Treatise on Analysis
- Author: Jean Dieudonné
- Original title: Élements d'analyse
- Language: French
- Subject: Mathematical analysis

= Treatise on Analysis =

Treatise on Analysis is a translation by Ian G. Macdonald of the nine-volume work Éléments d'analyse on mathematical analysis by Jean Dieudonné, and is an expansion of his textbook Foundations of Modern Analysis. It is a successor to the various Cours d'Analyse by Augustin-Louis Cauchy, Camille Jordan, and Édouard Goursat.
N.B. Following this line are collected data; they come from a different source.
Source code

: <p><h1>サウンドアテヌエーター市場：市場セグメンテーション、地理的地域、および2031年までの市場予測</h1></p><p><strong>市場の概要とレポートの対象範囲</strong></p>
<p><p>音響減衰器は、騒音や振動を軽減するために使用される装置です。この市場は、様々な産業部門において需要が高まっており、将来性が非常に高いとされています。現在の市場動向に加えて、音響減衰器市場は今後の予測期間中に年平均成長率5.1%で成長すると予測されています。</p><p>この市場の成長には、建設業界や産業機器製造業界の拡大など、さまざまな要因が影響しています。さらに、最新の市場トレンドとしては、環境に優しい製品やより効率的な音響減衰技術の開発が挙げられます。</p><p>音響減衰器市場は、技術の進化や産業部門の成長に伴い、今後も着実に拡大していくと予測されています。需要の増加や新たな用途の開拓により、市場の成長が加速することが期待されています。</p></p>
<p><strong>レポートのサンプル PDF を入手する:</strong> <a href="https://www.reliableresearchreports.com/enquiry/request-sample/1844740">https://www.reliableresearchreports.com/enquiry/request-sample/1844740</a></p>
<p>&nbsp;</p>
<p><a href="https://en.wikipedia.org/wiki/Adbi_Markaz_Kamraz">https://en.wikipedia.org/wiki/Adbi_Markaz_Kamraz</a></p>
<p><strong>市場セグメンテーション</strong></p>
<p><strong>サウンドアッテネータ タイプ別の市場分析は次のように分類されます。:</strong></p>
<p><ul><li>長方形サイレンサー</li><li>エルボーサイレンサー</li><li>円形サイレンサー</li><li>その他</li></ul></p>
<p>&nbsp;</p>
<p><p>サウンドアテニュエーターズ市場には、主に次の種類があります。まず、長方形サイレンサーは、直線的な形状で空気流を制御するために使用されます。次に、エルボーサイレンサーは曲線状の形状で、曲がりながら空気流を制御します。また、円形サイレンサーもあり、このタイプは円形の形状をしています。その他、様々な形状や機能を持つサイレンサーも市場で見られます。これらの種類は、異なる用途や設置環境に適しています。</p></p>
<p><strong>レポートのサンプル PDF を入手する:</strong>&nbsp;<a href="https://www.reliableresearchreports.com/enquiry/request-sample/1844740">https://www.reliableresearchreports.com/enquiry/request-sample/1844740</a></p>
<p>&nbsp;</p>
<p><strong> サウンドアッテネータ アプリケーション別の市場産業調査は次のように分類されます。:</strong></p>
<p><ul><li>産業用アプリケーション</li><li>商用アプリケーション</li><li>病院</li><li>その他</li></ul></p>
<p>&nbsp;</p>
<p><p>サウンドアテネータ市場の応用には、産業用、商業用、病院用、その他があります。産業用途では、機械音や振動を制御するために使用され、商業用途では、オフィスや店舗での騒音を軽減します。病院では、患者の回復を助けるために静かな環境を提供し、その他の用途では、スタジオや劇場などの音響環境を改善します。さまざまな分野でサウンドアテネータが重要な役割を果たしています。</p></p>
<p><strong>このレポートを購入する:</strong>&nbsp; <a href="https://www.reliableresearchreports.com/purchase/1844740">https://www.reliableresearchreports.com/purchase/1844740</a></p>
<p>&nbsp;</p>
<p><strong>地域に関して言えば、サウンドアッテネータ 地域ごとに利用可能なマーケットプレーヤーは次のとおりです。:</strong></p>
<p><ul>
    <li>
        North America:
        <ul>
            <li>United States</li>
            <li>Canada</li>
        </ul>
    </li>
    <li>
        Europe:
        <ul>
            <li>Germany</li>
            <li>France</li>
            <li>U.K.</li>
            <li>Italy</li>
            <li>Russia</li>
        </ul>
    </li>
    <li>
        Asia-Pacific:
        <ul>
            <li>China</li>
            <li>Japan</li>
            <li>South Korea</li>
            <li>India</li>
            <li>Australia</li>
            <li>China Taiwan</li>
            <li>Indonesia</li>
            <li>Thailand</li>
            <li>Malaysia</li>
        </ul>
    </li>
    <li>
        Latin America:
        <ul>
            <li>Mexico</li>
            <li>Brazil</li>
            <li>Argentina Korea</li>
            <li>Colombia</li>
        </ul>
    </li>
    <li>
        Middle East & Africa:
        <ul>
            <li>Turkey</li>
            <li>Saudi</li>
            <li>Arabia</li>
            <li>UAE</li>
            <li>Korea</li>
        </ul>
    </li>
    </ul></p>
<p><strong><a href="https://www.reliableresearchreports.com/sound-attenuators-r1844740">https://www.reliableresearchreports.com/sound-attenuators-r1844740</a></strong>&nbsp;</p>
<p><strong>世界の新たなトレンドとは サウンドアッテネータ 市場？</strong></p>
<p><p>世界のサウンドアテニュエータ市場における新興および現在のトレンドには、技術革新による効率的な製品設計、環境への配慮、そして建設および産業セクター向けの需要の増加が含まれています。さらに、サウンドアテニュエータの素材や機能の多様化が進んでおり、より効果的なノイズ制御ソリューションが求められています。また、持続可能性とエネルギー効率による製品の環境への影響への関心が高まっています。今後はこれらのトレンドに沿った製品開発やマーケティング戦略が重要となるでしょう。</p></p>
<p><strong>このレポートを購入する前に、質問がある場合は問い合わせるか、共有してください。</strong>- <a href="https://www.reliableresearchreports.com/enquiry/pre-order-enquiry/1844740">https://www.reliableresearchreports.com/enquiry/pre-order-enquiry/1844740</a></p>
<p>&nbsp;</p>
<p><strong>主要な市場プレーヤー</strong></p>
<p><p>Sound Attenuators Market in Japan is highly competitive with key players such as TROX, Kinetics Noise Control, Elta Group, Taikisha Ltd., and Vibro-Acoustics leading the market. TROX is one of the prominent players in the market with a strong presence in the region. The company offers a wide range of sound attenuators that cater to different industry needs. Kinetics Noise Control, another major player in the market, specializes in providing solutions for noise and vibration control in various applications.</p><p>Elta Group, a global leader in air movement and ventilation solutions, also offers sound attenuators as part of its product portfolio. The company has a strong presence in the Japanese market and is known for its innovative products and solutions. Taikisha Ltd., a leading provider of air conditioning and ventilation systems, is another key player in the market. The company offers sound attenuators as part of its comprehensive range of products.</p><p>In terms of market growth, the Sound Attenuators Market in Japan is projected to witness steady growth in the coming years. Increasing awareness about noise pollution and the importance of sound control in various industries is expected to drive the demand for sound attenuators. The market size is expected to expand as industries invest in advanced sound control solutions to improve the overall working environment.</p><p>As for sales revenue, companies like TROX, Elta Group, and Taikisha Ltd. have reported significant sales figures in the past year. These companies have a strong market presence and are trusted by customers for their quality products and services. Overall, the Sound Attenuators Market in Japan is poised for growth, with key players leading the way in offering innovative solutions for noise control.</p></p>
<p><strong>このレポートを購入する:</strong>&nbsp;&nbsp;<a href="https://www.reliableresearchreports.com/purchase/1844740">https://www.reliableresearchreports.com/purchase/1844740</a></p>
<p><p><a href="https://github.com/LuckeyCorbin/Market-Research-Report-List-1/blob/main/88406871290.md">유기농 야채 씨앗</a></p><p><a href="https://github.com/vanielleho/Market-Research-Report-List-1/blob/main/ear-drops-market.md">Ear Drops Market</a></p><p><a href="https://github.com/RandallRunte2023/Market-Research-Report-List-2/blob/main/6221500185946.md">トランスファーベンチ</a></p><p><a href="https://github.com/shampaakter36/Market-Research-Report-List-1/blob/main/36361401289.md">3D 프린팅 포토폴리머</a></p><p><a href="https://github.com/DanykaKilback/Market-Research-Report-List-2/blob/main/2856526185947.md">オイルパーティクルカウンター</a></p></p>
==Contents and publication history==
===Volume I===

The first volume was originally a stand-alone graduate textbook with a different title. It was first written in English and later translated into French, unlike the other volumes which were first written in French. It has been republished several times and is much more common than the later volumes of the series.

The contents include
- Chapter I: Sets
- Chapter II Real numbers
- Chapter III Metric spaces
- Chapter IV The real line
- Chapter V Normed spaces
- Chapter VI Hilbert spaces
- Chapter VII Spaces of continuous functions
- Chapter VIII Differential calculus (This uses the Cauchy integral rather than the more common Riemann integral of functions.)
- Chapter IX Analytic functions (of a complex variable)
- Chapter X Existence theorems (for ordinary differential equations)
- Chapter XI Elementary spectral theory
- Dieudonné, J. (1960). "Foundations of modern analysis"
- Dieudonné, J. (1963). "Éléments d'analyse. Tome I: Fondements de l'analyse moderne"
- Dieudonné, J. (1968). "Éléments d'analyse. Tome I: Fondements de l'analyse moderne"
- Dieudonné, J. (1969). "Foundations of modern analysis."

===Volume II===
The second volume includes
- Chapter XII Topology and topological algebra
- Chapter XIII Integration
- Chapter XIV Integration in locally compact groups
- Chapter XV Normed algebras and spectral theory
- Dieudonné, J. (1968). "Éléments d'analyse. Tome II: Chapitres XII à XV"
- Dieudonné, J. (1970). "Treatise on analysis. Vol. II"
- Dieudonné, J. (1976). "Treatise on analysis. Vol. II"

===Volume III===
The third volume includes chapter XVI on differential manifolds and chapter XVII on distributions and differential operators.

===Volume IV===
The fourth volume includes
- Chapter XVIII Differential systems
- Chapter XIX Lie groups
- Chapter XX Riemannian geometry

===Volume V===
Volume V consists of chapter XXI on compact Lie groups.

===Volume VI===
Volume VI consists of chapter XXII on harmonic analysis (mostly on locally compact groups)

===Volume VII===
Volume VII consists of the first part of chapter XXIII on linear functional equations. This chapter is considerably more advanced than most of the other chapters.

===Volume VIII===
Volume VIII consists of the second part of chapter XXIII on linear functional equations.

===Volume IX===

Volume IX contains chapter XXIV on elementary differential topology. Unlike the earlier volumes there is no English translation of it.

- Dieudonné, J. (1982). "Éléments d'analyse. Tome IX. Chapitre XXIV"

===Volume X===

Dieudonne planned a final volume containing chapter XXV on nonlinear problems, but this was never published.